* **WORK TASK**
In the article about the deal between two Chinese seafood firms, what is the stated value of the deal?

* **SELECTED EXTRACT**
--
A deal between two Chinese seafood firms has been flagged by a risk compliance consultancy for potentially coming under the U.S. Uyghur Forced Labor Prevention Act.
The law, which was signed in December 2021, bars entry to the U.S. market of any goods connected to Uyghur forced labor, an ethnic minority group in China. It was enacted in response to China’s suppression of the local Uyghur population, which includes allegations of forced labor.
Los Angeles, California, U.S.A.-based risk analysis and compliance advisory firm Kharon, which earlier this year issued a report detailing the potential exposure of China’s seafood industry to the law’s impact, has issued a separate brief calling out a deal between trout producer Xinjiang Tianyun Organic Agriculture Co. and seafood processor Dalian Rich Enterprise Group Co. The USD 140 million (EUR 130 million) deal, signed at the 7th China-Eurasia Expo in Urumqi, China, will give Xinjiang access to Dalian Rich’s distribution network.
“Dalian Rich mainly takes orders from foreign [companies]. Through this deal, Xinjiang salmon will reach many more customers.” a Xinjiang Tianyun spokesperson told a local television news station covering the event.
But Xinjiang Tianyun “has participated in so-called ‘poverty alleviation programs’ – a key indicator of potential forced labor of Uyghurs and Muslim minority groups, per the U.S. government’s Xinjiang Supply Chain Business Advisory,” Kharon said. Xinjiang Tianyun has been named a poverty alleviation base by the Chinese government, and its business has been cited for its contributions to poverty alleviation, Kharon said.
Dalian Rich declined a request from SeafoodSource for comment, but Xinjiang Tianyun CEO Zhang Yuru told SeafoodSource her company doesn’t sell to the U.S. and has done much good work in assisting impoverished locals in Xinjiang, helping them renovate their houses, buying them daily necessities, and subsidizing the cost of school for local youth.
“We share our company's profits with them,” she said.
The Kharon report “slanders” her company, according to Zhang.
“I am very sad to see this news,” Zhang said. “We have never exported products to European and American countries. Our own country and the surrounding Southeast Asian countries are enough to digest our products ... I don’t know what the intentions of these people who wrote this report are. I really hope that the United States can be kinder.”
Yuru told SeafoodSource in January 2021 her firm aimed to export rainbow trout to Kazakhstan and other central Asian states, as well as to Eastern Europe, but that has not yet been achieved, she said.
--
* **DATA SECTION**
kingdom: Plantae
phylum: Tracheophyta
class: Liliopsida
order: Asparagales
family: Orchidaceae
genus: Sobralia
--
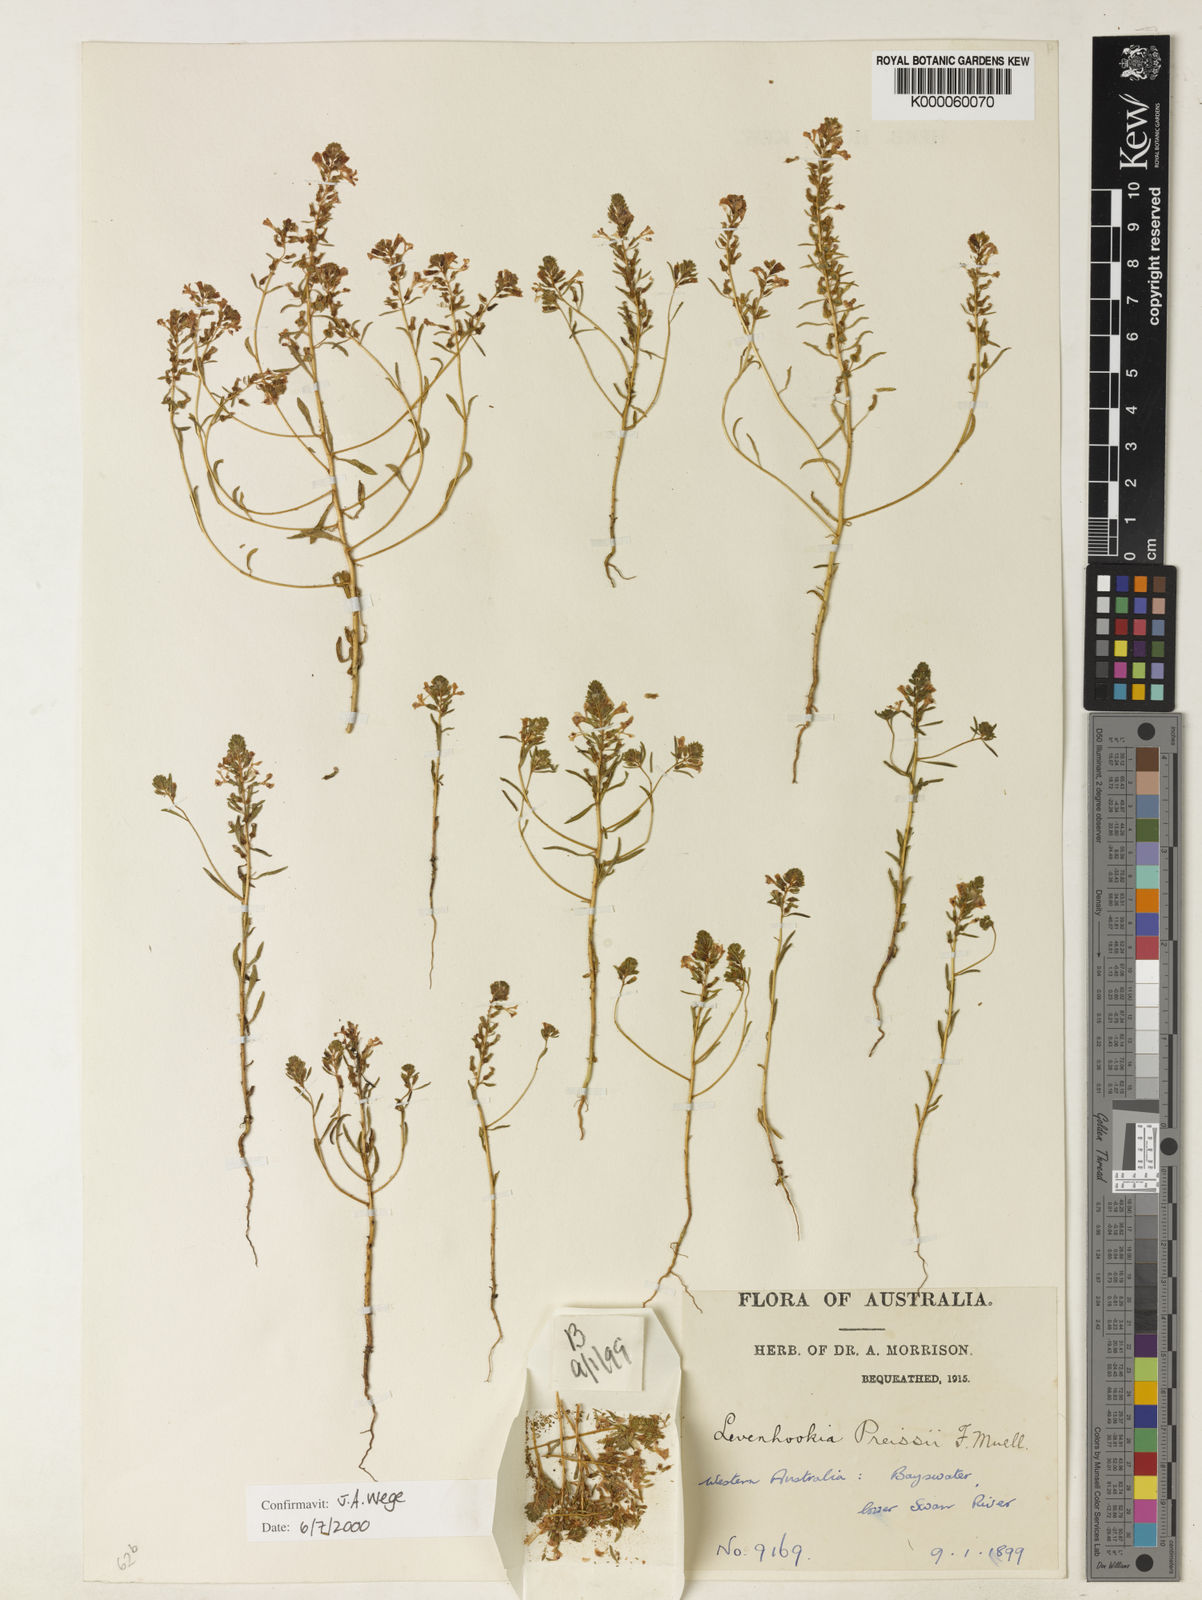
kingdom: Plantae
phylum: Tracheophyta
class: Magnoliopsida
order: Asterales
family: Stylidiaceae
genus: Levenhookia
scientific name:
--
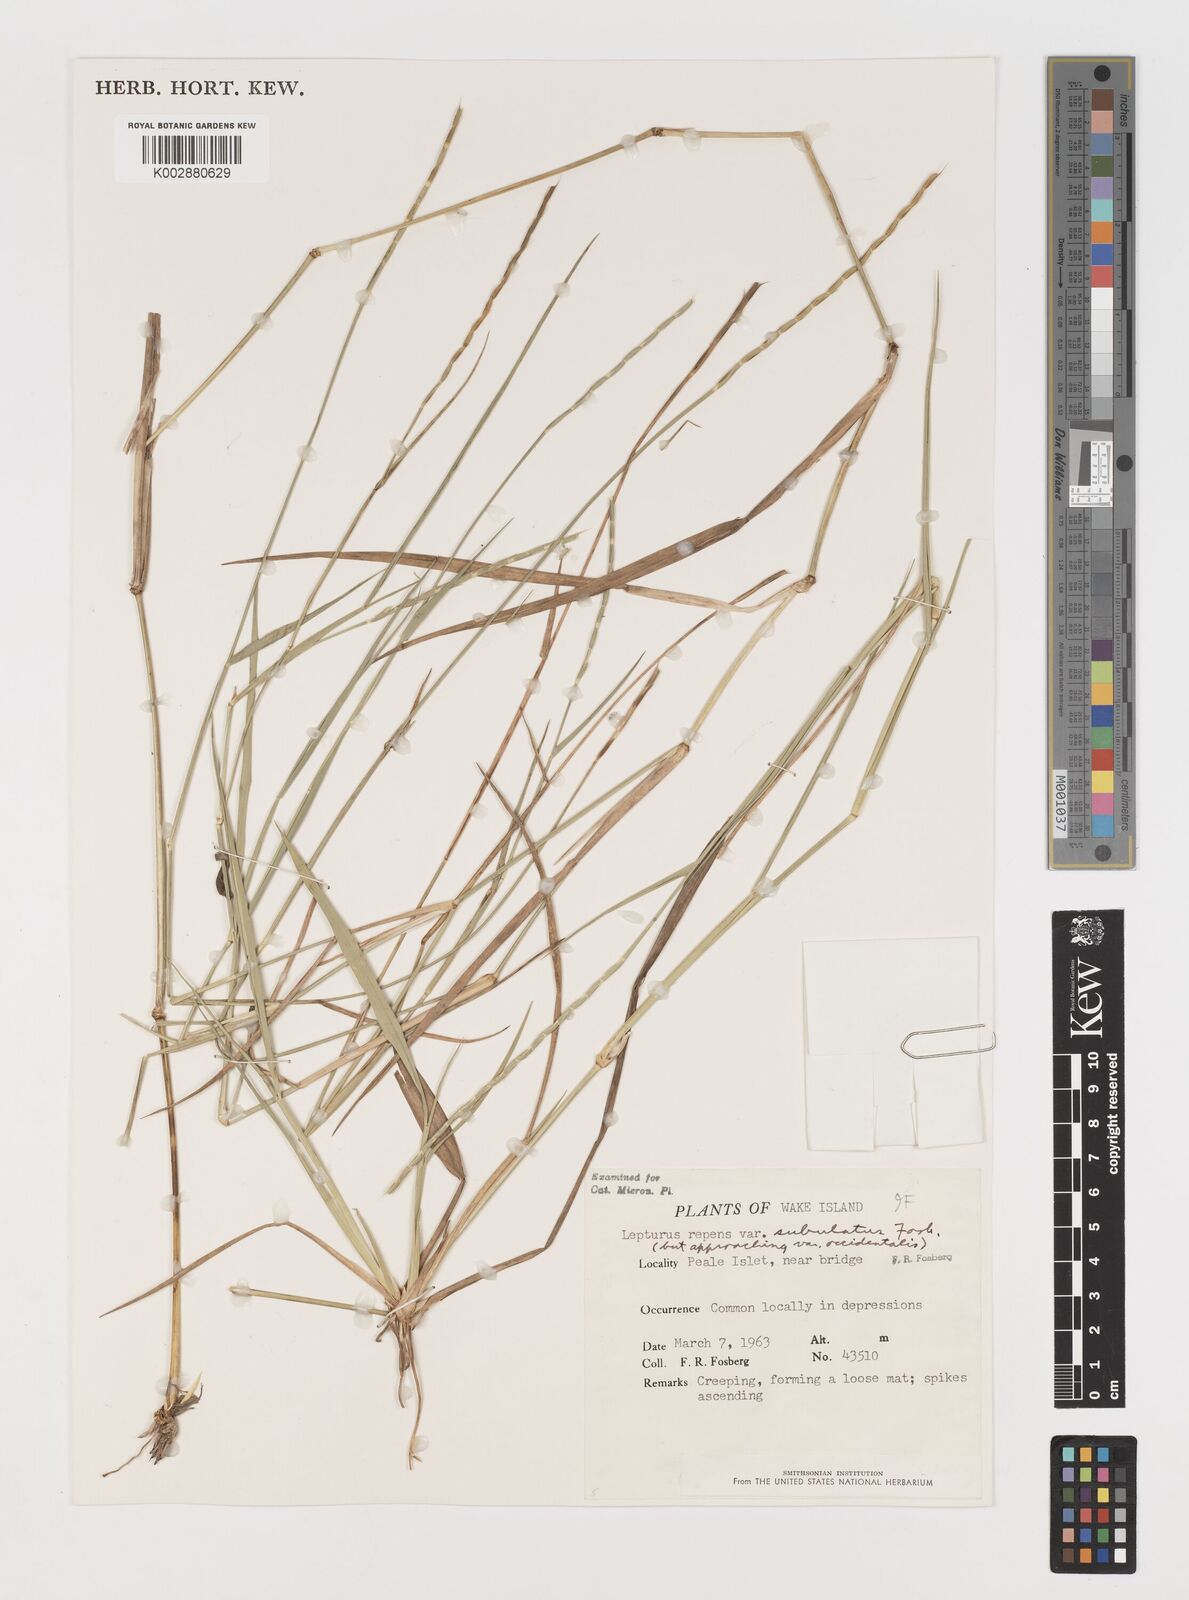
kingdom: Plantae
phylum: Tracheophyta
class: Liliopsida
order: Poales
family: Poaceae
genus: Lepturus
--
* **ANSWER TO THIS PROBLEM**
USD 140 million (EUR 130 million).